Judge Reed goes on to find triable issues of fact with respect to the manner in which Bishop Schofield gave his permission to the parishes, and with regard to the authority of the parish to amend its constitution and bylaws after the disaffiliation took place. Then she administers the coup de grĂ¢ce to the Plaintiffs' chief argument:
Lastly, the court disagrees with Plaintiffs that Defendants’ actions were ineffective based solely upon the determination of the Episcopal Church as the highest ecclesiastical authority, and that the matter is now a non-justiciable fact. Clearly, the court is cognizant of the restrictions on civil courts interfering with internal affairs of religious organizations under the First and Fourteenth Amendments to the United States Constitution. In resolving property disputes, the court must take care not to adjudicate questions of religious doctrine. (Schofield v. Superior Court (2010) 190 Cal.App.4th 154.) 
However, under Schofield the trial court is to resolve a property dispute without reference to church doctrine if it can. In doing so, the court is to apply neutral principals of law which include the First Amendment rights of individuals and corporations; legal principles governing transfer of title; the law of trusts and corporations; general principles of corporate governance; and governing documents of the diocese and church, to the extent such documents establish trust relationships and specify corporate powers. (Schofield v. Superior Court, supra, 190 Cal. App. 4th at p. 163.) Here, given the numerous material issues and facts in dispute, it is apparent that resolution of the parties’ property dispute must be resolved at trial after considering the applicable documents, and not based solely upon the Episcopal Church’s determination.
This point is a huge one in favor of the Anglican diocese and its parishes. Ever since the Fifth District Court of Appeal handed down its decision in the Schofield case, ECUSA and its attorneys have been trying to make much of a single sentence in that opinion, when the Court stated: "The continuity of the diocese as an entity within the Episcopal Church is likewise a matter of ecclesiastical law, finally resolved, for civil law purposes, by the Episcopal church's recognition of Lamb as the bishop of that continuing entity." (Emphasis added.)

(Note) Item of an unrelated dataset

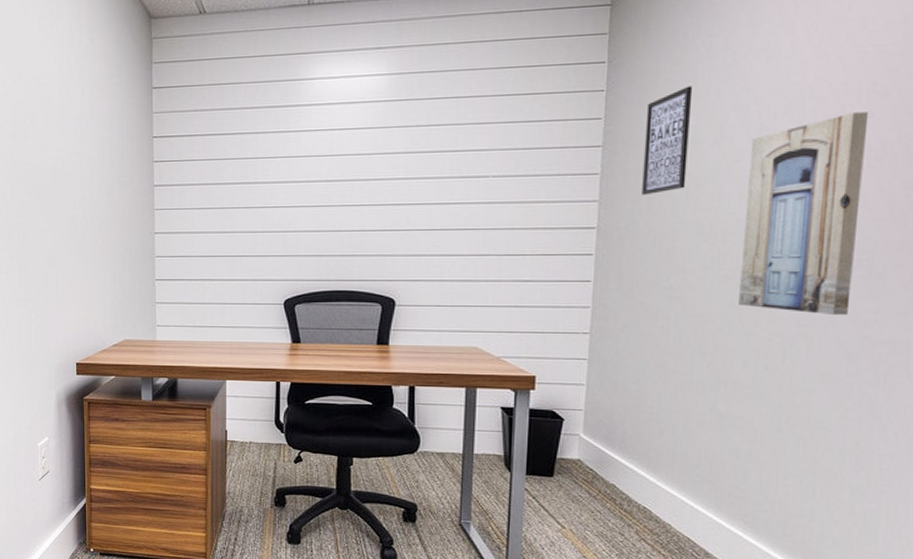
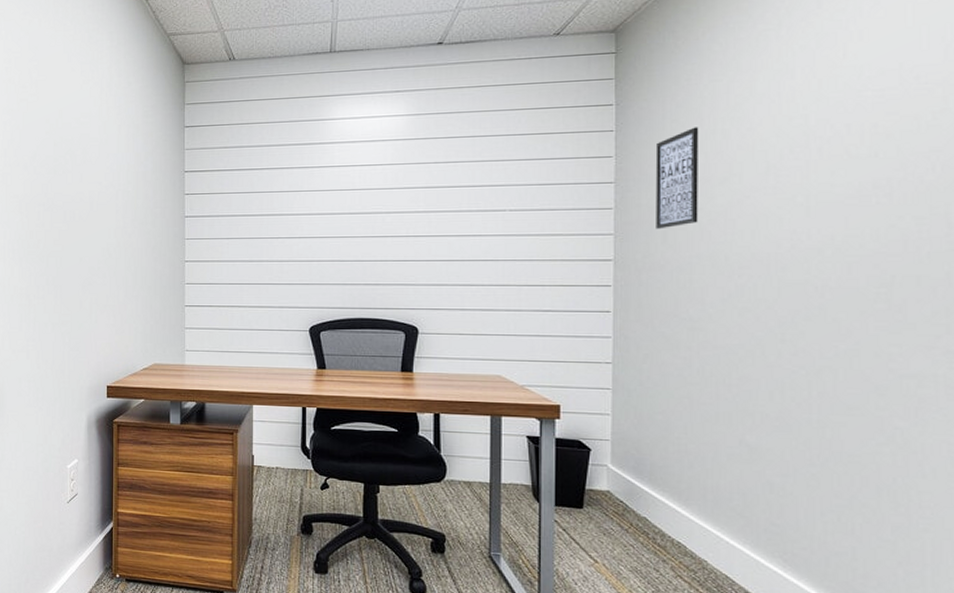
wall art: present [738,112,869,316] -> none [759,152,874,349]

The technique of ECUSA's attorneys has been to try to get California judges to read that highlighted phrase as though it said: "as a civil entity under California law" -- i.e., to buy into the sham that the rump diocese is still the same legal entity under California law that voted to amend its Constitution in December 2007 and thus withdraw from the Episcopal Church (USA).

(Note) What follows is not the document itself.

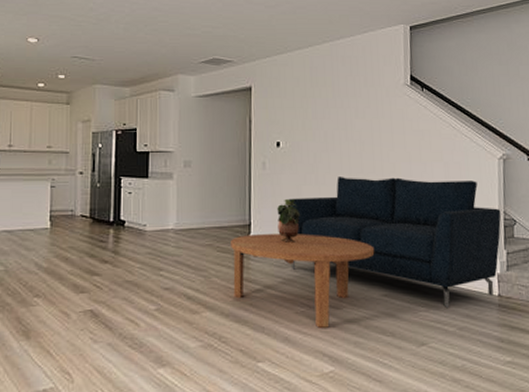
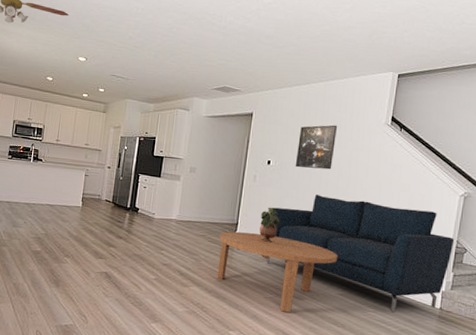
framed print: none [309,91,352,147] -> present [295,125,337,170]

But that is not what the Court wrote. In fact it was responding to one of our arguments on behalf of Bishop Schofield, namely, that the rump diocese lacked the right to claim it was a genuine diocese of ECUSA, because it had not properly noticed its organizing convention, and because General Convention had never formally admitted it into union. Thus what the Court said was: "ECUSA may, as an ecclesiastical matter, decide to recognize whom it pleases as one of its dioceses, and that determination (of "ecclesiastical law", not the California civil law) was not open to question or attack in the civil courts."

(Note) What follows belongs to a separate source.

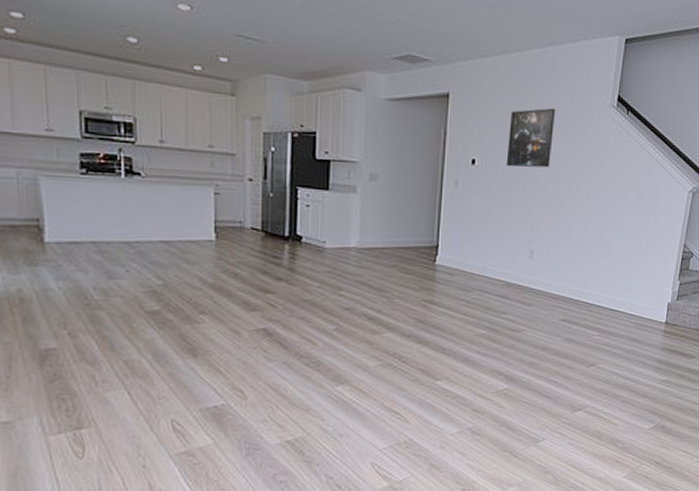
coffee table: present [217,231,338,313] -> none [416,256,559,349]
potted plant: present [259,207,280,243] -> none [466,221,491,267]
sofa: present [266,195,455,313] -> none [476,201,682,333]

And that is just how the Fresno Superior Court read the Schofield decision when it denied ECUSA's second motion for summary judgment last month.  Thus we now have the weight of a second California superior court judge behind the correct reading, which will not hurt Bishop Schofield one bit.

Finally, we should hear any day now from the Court of Appeal itself. Refusing to accept the decision of the Fresno trial court, ECUSA and its rump diocese filed a petition with the appellate court in which they asked it to say what it meant, and set the trial court straight. If, as usually happens in such interlocutory matters,  the appellate court declines to interfere, and allows the case to go to trial first,  then ECUSA will just have to wait until the eventual (and inevitable) appeal to see if it is reading the Schofield decision correctly or not.

Back in Visalia, we shall have to await the oral arguments tomorrow morning before Judge Reed to see whether or not she makes this tentative ruling her final one. I will report an update here when I have one.